3.1.1.4.5.32 msDS-isUserCachableAtRodc

The msDS-IsUserCachableAtRodc attribute exists on AD DS but not on AD LDS.

This attribute indicates whether a specified RODC is permitted by administrator policy to cache the secret attributes of a specified security principal. The DN of the security principal is specified using the LDAP Control LDAP_SERVER_DN_INPUT_OID. The DN specified is either an RFC 2253–style DN or one of the alternate DN formats specified in section 3.1.1.3.1.2.4.

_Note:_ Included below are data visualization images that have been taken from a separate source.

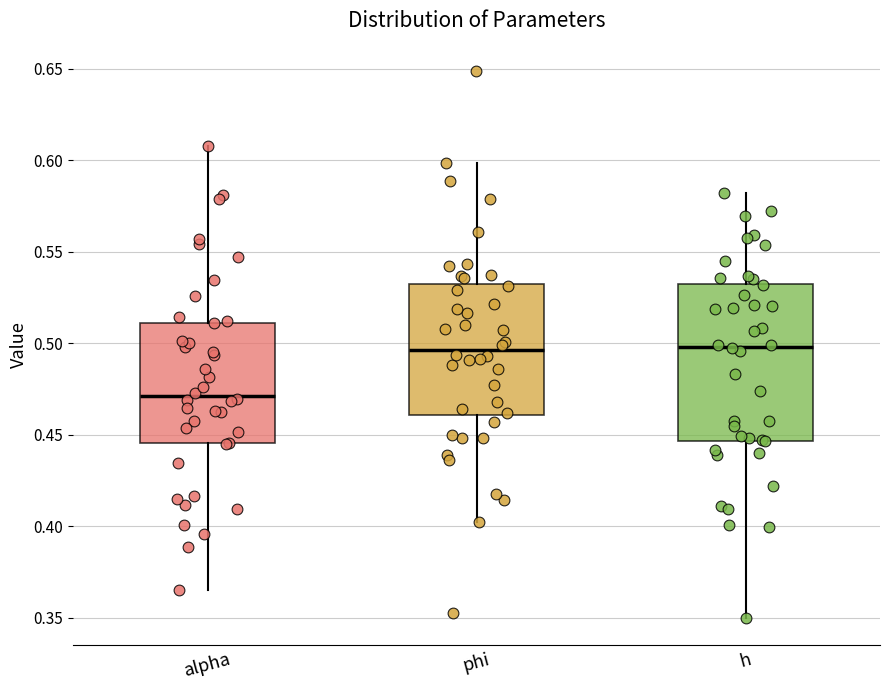

Which box is the tallest, from its lower edge to its upper edge?

h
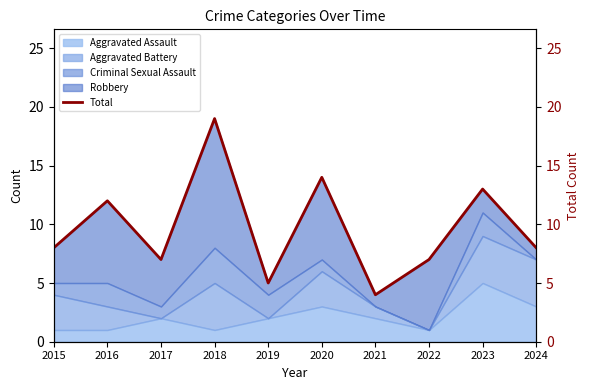

Reading right to left, list all the values displayed in this chart.

2024=8	2023=13	2022=7	2021=4	2020=14	2019=5	2018=19	2017=7	2016=12	2015=8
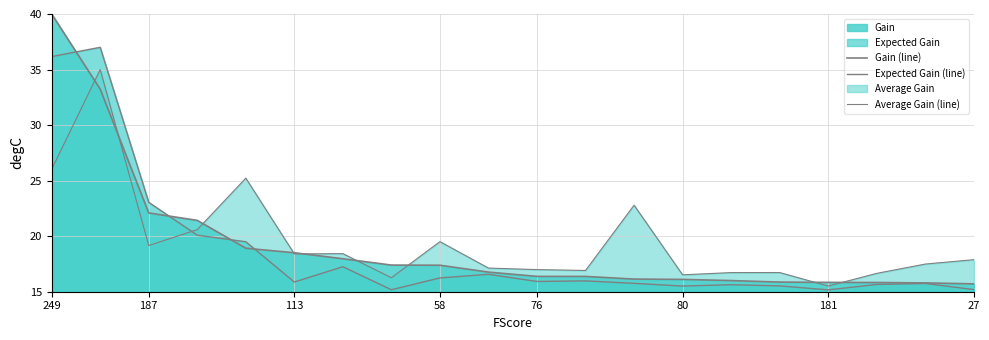

Rank the series by their average value, from highest to lowest.

Average Gain (line), Gain (line), Expected Gain (line)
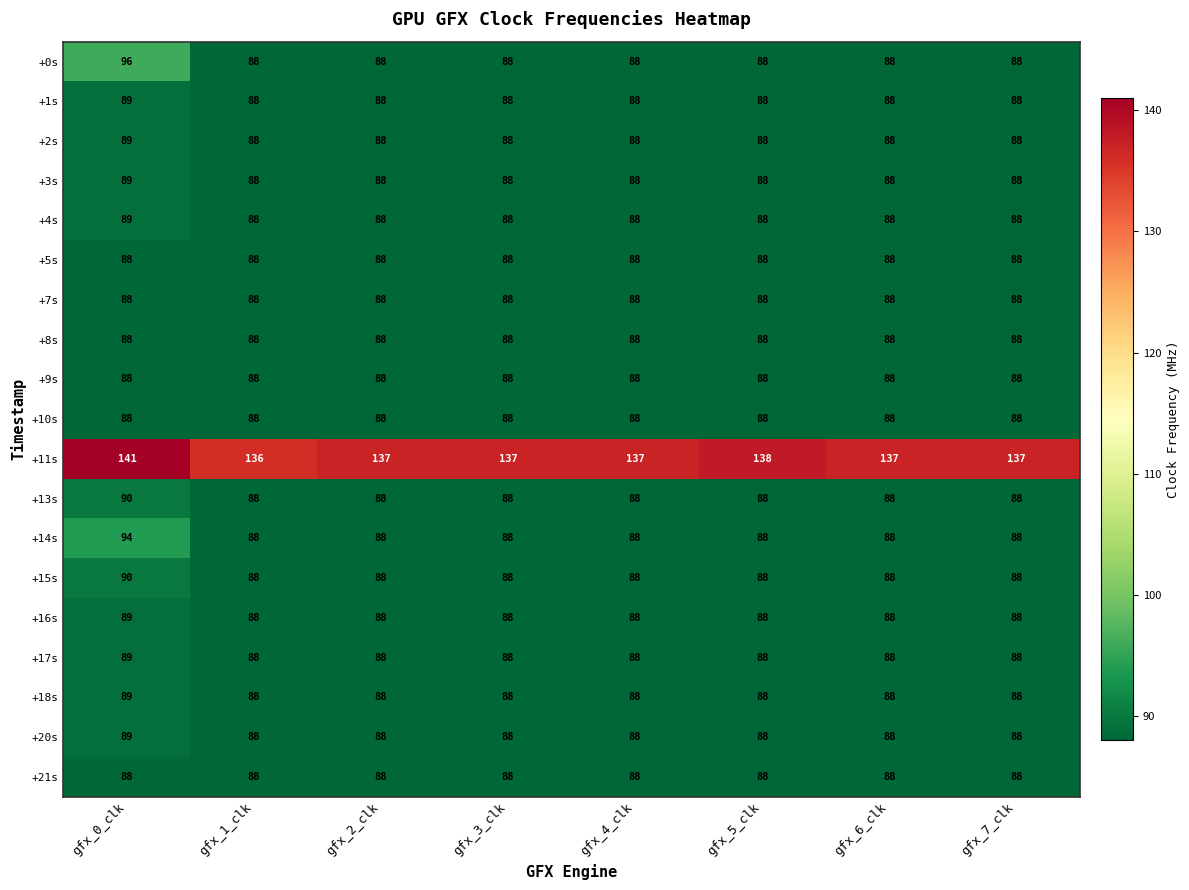

What is the total value across all series at gfx_1_clk?

1720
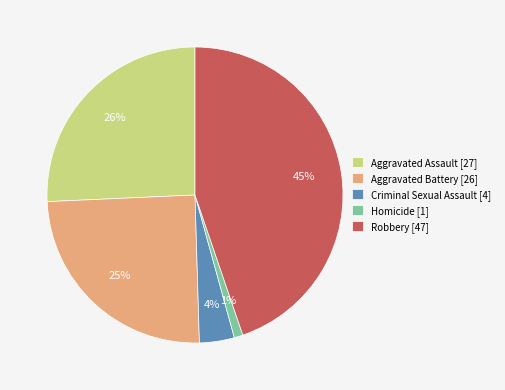

To the nearest percent, what is the combined percentage of Aggravated Assault [27] and Homicide [1]?

27%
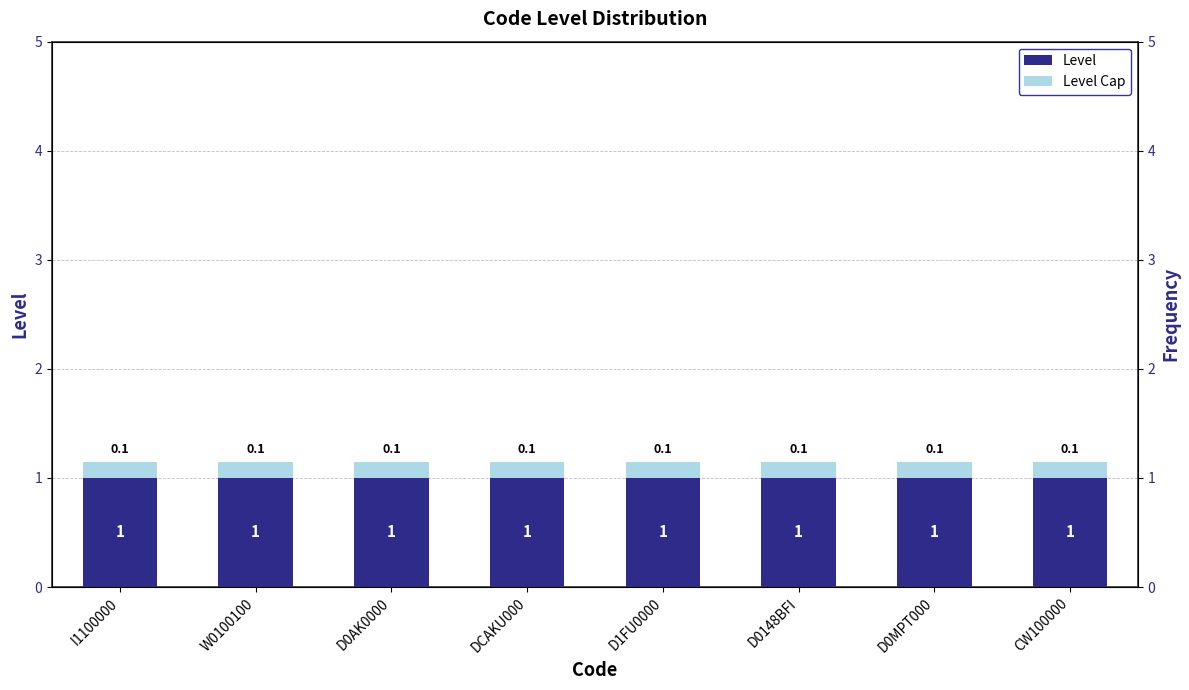

What position from the left is D0148BFI?

6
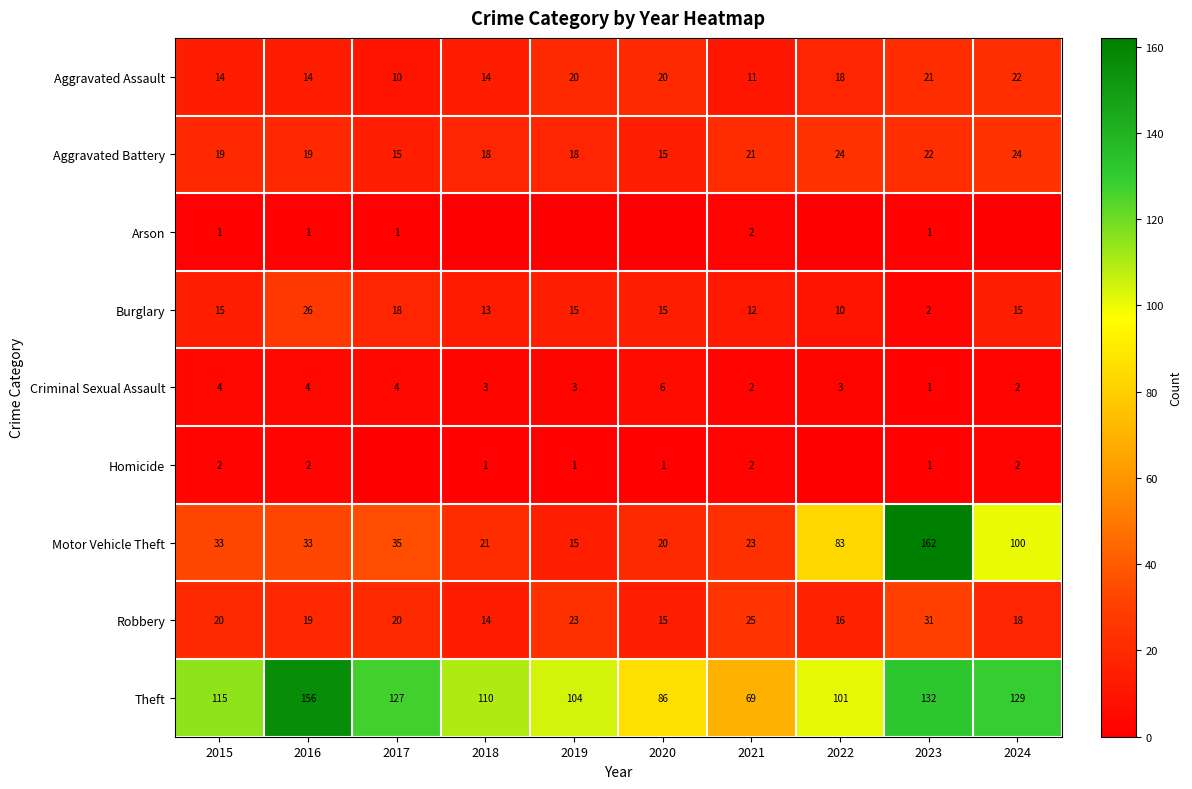

Is it true that Arson equals 2 at 2021?

True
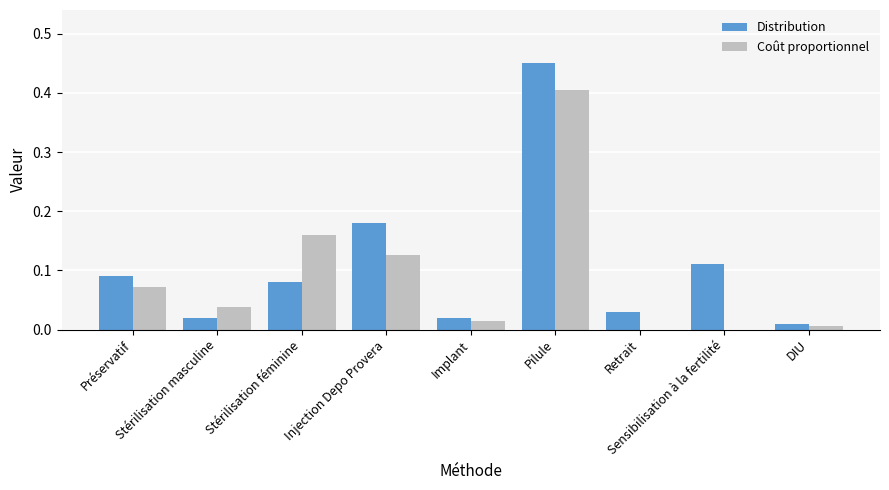

Are the bars horizontal?

No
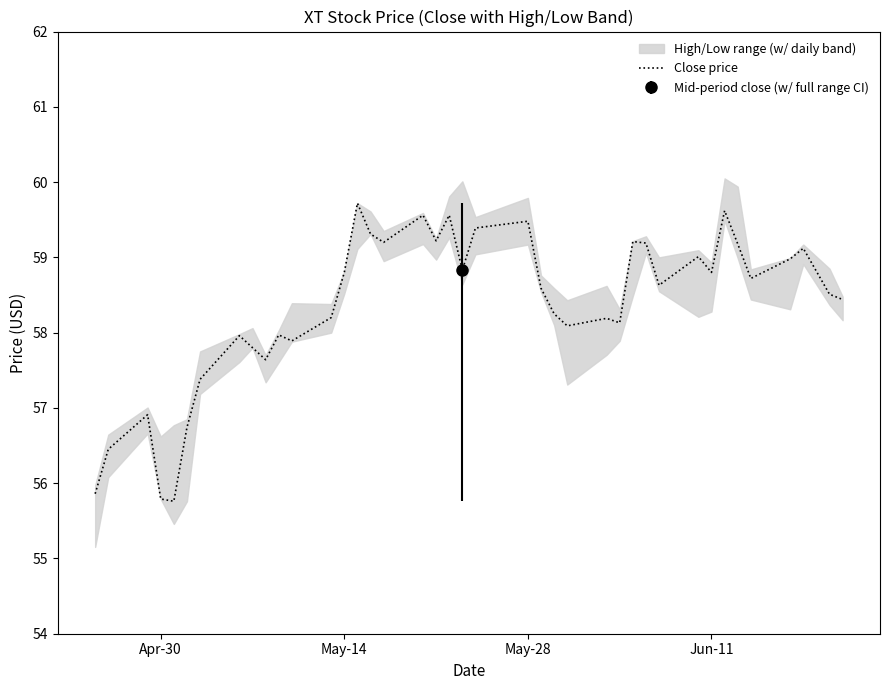

What is the lowest value of the Close price series?

55.8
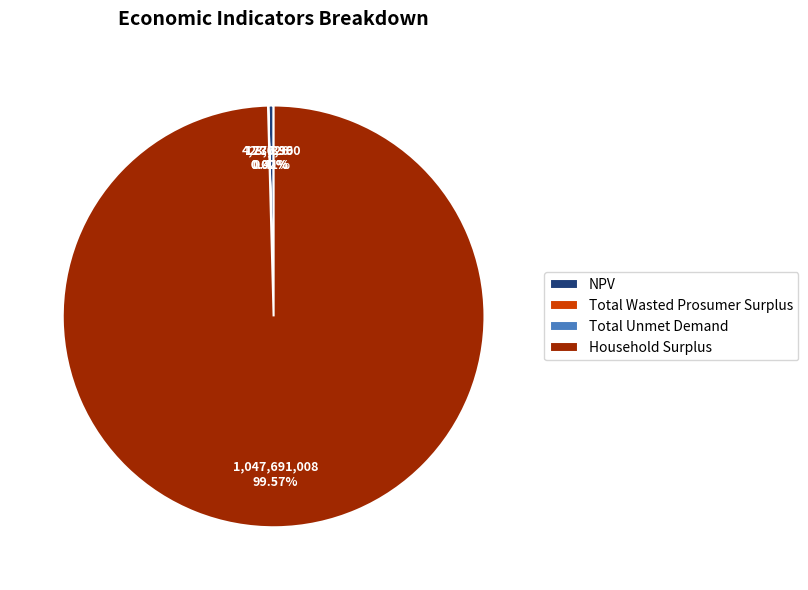

Which category has the biggest portion of the pie?

Household Surplus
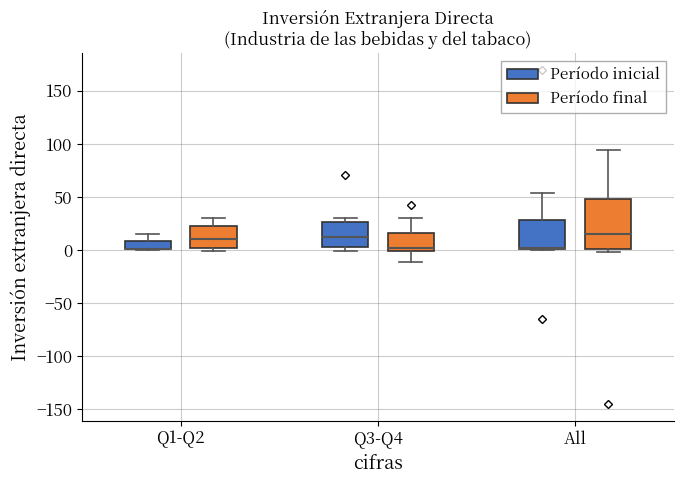

Where does the median line of the box for Q1-Q2 (Período final) sit on the y-axis? The values are not printed on the chart, so give them approximately, as read against the axis.

10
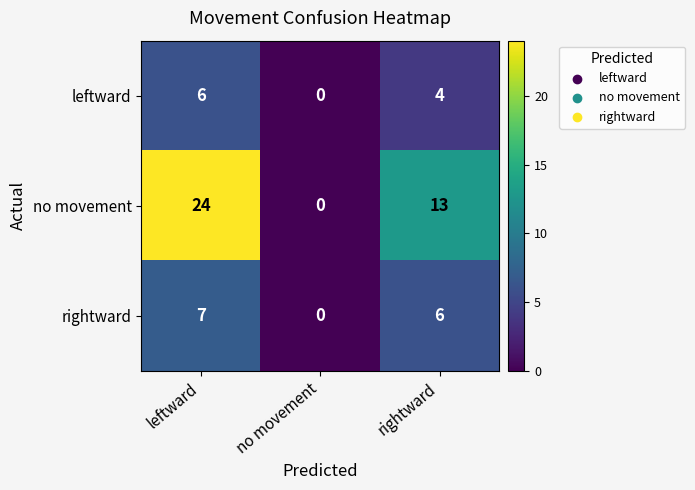

Where is leftward nearest to the value 3?

rightward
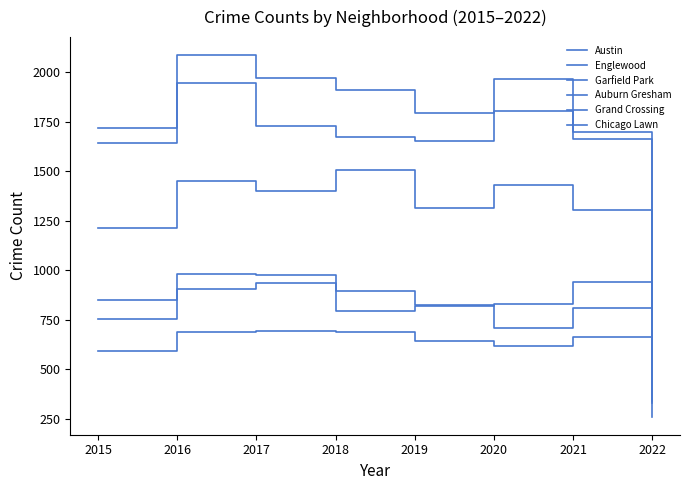

What is the difference between the maximum and minimum values in the Garfield Park series?

1034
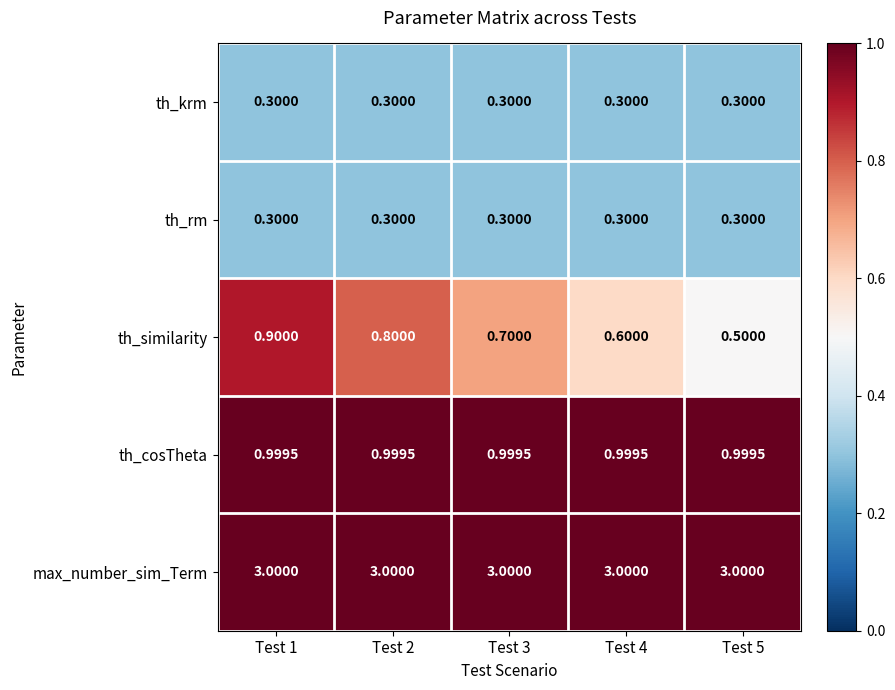

Is the value of max_number_sim_Term at Test 2 greater than the value of th_similarity at Test 5?

Yes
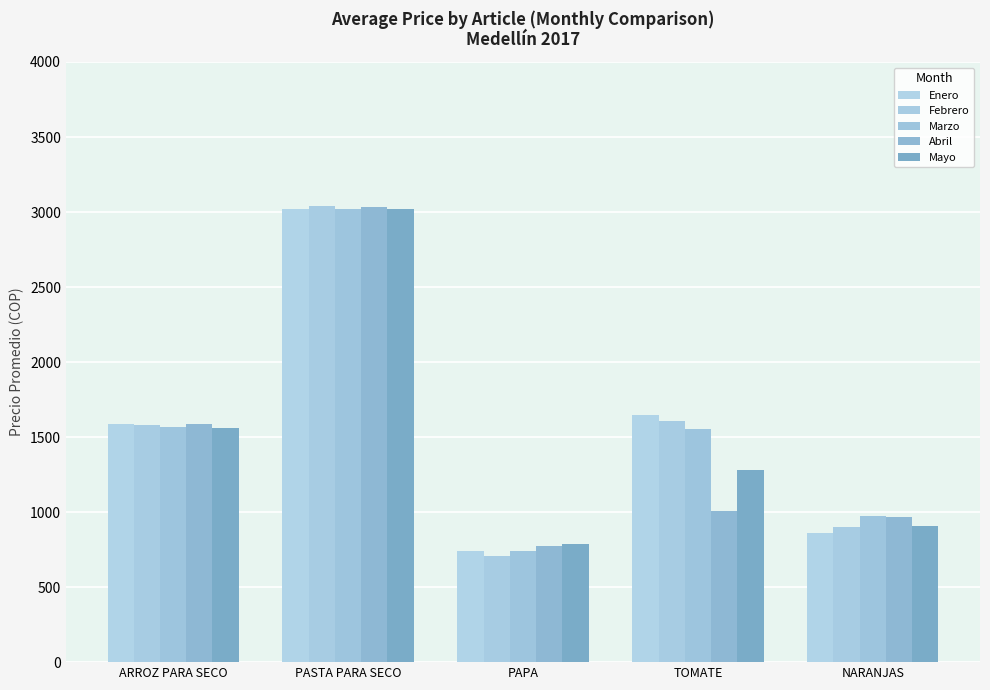

What is the label of the 1st bar from the left?

ARROZ PARA SECO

Let TO be the object on which msDS-IsUserCachableAtRodc is being read. If TO is not an nTDSDSA, computer, or server object, then TO!msDS-IsUserCachableAtRodc is not present.

• If TO is a computer object:

  • If TO!userAccountControl does not have the ADS_UF_PARTIAL_SECRETS_ACCOUNT bit set, TO!msDS-IsUserCachableAtRodc is not present.

  • If TO!userAccountControl has the ADS_UF_PARTIAL_SECRETS_ACCOUNT bit set, the value of TO!msDS-IsUserCachableAtRodc is calculated as follows:

    • Let D be the DN of the user principal specified using LDAP Control LDAP_SERVER_DN_INPUT_OID. If the DN of a security principal is not explicitly specified, D is the DN of the current requester.

    • TO!msDS-IsUserCachableAtRodc = GetRevealSecretsPolicyForUser(TO!distinguishedName, D) (procedure GetRevealSecretsPolicyForUser is defined in [MS-DRSR] section 4.1.10.5.14).

• If TO is a server object:

  • Let TC be the computer object named by TO!serverReference. Apply the previous rule for the "TO is a computer object" case, substituting TC for TO.

• If TO is an nTDSDSA object:

  • Let TS be the server object that is the parent of TO. Apply the previous rule for the "TO is a server object" case, substituting TS for TO.